Redéployant les contradictions, les tensions et les malentendus du film à l’échelle de l’espace du centre d’art, l’exposition « Contre-Histoire de la Séparation » explore le vertige comme condition même de son dispositif: un déséquilibre permanent entre la matérialité des oeuvres et le langage qui les supporte. Aussi l’exposition est-elle construite à partir de la librairie du centre d’art. Le film y est diffusé, un certain nombre d’ouvrages, choisi par l’artiste y sont présentés.
Point pivot de l’exposition, la librairie est la première et la dernière salle de l’exposition, l’exposition part du texte, et y retourne. La librairie est à la fois bibliothèque –où se donnent les sources, les origines plus ou moins lointaines, illusoires, voire perdues de l’exposition– et sa boutique: le lieu de son produit dérivé, de son reste.
Mais, à vrai dire, l’exposition aura déjà commencé avant d’entrer dans le bâtiment. Dans la prairie un corps mort en béton a été coulé. Un câble d’acier y est attaché qui remonte à l’oblique jusqu’au sommet du phare, il y entre par une fenêtre et redescend verticalement à l’intérieur. Le phare semble ancré dans l’île, nouvel arraisonnement. Tenu par l’île, à travers l’architecture qui la domine, pend un mobile contraint dans ses déplacements, un mobile immobilisé: Modèle pour l’Hospitalité i.e. l’Exclusion.
Après la librairie, la nef est occupée par La visite au Musée.
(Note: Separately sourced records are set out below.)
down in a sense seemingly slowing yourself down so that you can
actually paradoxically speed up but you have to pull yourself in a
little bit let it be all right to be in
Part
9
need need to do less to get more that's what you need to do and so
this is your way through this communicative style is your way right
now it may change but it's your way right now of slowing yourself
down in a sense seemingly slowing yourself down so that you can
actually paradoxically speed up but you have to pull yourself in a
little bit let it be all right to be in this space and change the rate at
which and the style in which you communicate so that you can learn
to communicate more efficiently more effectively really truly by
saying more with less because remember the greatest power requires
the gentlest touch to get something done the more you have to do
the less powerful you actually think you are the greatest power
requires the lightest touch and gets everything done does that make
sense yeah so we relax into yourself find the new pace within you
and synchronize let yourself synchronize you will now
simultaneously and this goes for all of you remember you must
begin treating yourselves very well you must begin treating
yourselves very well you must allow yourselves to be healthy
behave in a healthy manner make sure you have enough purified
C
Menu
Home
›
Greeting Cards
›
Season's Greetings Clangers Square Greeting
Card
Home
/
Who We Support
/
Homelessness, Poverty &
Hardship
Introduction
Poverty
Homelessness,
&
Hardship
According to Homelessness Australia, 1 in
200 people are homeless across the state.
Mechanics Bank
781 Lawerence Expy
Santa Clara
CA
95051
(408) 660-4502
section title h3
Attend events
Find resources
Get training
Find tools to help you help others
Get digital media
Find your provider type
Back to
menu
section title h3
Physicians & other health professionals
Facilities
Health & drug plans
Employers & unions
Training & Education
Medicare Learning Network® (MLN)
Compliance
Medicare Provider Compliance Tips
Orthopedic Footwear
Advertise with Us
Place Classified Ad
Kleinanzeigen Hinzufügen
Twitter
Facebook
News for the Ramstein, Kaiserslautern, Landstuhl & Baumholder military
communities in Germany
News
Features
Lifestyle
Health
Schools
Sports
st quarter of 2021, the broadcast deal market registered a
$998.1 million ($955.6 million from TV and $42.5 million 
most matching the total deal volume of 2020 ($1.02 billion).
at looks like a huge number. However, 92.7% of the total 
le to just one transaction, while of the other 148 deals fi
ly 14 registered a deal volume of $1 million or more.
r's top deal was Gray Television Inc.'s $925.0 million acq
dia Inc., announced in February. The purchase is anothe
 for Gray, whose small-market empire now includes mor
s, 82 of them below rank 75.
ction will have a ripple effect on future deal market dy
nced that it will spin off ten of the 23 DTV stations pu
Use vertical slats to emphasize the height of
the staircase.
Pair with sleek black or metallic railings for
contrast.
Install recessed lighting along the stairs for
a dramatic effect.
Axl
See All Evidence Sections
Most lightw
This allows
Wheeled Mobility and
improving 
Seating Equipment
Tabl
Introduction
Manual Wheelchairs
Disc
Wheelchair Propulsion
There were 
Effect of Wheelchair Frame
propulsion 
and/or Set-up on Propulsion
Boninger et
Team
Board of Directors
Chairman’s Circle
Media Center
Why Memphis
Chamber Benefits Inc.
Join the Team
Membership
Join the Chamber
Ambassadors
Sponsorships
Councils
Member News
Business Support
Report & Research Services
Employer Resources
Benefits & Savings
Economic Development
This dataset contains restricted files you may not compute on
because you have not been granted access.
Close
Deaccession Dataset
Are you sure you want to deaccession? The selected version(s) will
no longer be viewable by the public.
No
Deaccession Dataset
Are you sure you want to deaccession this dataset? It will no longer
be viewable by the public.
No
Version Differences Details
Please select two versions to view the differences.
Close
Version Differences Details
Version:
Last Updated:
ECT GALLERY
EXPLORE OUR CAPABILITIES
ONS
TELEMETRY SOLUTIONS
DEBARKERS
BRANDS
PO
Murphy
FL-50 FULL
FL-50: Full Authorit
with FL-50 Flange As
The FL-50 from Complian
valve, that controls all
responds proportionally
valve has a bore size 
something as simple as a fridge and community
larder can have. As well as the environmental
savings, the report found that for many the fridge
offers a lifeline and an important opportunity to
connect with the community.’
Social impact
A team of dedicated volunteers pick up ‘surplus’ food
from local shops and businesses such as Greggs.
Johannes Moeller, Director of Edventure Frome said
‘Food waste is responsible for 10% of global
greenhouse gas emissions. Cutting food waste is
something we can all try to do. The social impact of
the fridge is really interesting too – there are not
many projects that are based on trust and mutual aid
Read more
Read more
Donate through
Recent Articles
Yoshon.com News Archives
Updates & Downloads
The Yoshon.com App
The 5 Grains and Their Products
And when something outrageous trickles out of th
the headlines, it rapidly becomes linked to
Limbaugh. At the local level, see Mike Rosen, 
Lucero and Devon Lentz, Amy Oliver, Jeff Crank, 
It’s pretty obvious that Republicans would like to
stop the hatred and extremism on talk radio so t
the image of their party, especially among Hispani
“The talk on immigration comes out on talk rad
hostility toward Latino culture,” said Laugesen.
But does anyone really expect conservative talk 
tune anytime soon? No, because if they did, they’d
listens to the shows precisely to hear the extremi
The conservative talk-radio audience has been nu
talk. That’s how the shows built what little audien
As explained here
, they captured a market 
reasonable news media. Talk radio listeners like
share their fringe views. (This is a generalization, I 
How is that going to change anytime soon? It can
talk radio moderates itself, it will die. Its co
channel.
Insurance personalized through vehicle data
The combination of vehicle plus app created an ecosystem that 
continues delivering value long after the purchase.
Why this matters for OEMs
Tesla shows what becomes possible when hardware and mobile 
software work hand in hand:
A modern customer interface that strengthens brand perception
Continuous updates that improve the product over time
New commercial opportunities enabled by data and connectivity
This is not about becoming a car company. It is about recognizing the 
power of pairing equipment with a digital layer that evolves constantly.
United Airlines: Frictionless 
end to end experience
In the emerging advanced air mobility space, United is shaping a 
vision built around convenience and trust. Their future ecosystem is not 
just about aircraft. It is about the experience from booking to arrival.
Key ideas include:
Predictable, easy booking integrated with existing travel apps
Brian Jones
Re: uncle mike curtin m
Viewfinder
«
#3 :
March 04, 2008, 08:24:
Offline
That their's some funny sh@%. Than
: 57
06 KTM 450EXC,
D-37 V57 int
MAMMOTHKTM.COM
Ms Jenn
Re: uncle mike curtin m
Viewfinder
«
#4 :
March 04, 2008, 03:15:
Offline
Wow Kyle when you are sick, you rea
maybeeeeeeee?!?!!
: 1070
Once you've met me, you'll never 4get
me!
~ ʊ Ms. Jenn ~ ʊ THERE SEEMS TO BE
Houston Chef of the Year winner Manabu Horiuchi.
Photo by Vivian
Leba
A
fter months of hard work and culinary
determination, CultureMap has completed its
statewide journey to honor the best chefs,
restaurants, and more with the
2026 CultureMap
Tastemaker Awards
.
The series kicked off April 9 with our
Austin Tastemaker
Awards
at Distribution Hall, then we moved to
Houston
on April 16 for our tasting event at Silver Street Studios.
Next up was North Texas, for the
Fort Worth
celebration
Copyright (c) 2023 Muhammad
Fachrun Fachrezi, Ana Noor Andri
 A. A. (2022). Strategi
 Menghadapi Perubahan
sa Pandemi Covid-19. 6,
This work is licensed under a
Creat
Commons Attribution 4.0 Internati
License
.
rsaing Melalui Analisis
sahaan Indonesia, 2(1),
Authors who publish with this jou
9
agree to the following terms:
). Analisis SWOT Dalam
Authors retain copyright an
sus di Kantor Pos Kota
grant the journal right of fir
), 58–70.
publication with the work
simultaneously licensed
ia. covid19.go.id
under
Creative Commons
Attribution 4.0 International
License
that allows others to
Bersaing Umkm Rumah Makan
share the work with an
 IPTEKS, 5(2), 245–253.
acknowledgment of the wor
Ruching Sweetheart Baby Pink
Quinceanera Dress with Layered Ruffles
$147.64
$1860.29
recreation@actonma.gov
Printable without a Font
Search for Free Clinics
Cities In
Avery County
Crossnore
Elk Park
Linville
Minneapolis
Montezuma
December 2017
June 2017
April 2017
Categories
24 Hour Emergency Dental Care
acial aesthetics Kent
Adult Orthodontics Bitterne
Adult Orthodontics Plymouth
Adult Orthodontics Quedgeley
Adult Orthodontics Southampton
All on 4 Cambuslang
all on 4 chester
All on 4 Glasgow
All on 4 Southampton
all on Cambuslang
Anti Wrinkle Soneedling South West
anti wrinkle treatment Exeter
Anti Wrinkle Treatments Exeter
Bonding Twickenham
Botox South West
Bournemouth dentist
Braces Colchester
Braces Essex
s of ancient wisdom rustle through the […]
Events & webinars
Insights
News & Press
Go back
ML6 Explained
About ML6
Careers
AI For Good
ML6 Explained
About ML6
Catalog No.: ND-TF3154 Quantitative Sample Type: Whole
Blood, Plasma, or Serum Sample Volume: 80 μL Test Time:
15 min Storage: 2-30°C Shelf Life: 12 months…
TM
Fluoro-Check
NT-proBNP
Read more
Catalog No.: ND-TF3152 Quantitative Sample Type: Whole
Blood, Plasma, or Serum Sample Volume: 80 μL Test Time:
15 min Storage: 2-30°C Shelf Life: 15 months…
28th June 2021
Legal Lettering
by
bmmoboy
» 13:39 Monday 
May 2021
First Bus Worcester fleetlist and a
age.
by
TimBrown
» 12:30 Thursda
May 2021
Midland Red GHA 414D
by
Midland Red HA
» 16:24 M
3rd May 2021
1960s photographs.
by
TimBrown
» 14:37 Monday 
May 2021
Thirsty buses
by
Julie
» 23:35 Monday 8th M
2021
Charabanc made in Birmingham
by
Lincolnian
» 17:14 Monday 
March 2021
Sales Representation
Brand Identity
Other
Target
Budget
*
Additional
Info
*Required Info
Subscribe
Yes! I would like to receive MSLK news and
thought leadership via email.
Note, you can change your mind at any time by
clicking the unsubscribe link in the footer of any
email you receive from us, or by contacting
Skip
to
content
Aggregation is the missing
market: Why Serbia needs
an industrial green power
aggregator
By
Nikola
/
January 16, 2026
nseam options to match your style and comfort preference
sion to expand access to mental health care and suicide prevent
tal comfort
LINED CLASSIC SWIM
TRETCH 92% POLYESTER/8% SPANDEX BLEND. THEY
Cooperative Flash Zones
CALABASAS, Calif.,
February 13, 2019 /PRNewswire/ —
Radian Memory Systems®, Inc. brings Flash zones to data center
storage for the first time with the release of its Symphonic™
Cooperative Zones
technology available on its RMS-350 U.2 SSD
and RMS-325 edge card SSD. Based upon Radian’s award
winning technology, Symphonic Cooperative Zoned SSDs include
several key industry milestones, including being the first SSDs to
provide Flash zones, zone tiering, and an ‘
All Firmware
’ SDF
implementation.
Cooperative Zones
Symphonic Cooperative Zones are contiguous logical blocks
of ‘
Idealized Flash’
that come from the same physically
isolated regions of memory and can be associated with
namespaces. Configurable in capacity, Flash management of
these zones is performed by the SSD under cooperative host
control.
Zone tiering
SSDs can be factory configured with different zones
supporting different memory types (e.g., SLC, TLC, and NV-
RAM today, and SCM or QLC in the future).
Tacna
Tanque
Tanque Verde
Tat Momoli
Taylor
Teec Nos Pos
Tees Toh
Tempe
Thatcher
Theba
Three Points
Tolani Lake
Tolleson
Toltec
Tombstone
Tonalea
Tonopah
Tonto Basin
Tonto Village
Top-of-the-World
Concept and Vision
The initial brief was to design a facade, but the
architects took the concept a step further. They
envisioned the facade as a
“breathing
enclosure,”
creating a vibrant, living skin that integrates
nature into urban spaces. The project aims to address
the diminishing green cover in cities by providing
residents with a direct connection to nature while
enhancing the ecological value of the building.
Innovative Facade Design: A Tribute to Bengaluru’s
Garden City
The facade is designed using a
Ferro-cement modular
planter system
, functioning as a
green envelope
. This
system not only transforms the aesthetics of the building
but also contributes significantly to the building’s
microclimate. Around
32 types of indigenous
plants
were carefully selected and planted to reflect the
L’espace semble vide: quelques cartels en marbre et un socle exposent en négatif des peintures de genre et une sculpture antique.
Dans l’atelier, pendent des objets suspendus par des câbles traversant le plafond.
Dans la salle des études, des pierres ramassées sur l’île, sont érigées les unes sur les autres, en de fragiles colonnes soutenues par le poids des objets aperçus un étage plus bas.
Dans le petit théâtre, une rature en néon est installée devant une fenêtre. Elle vient marquer la séparation entre l’architecture et ce qu’elle cadre du paysage.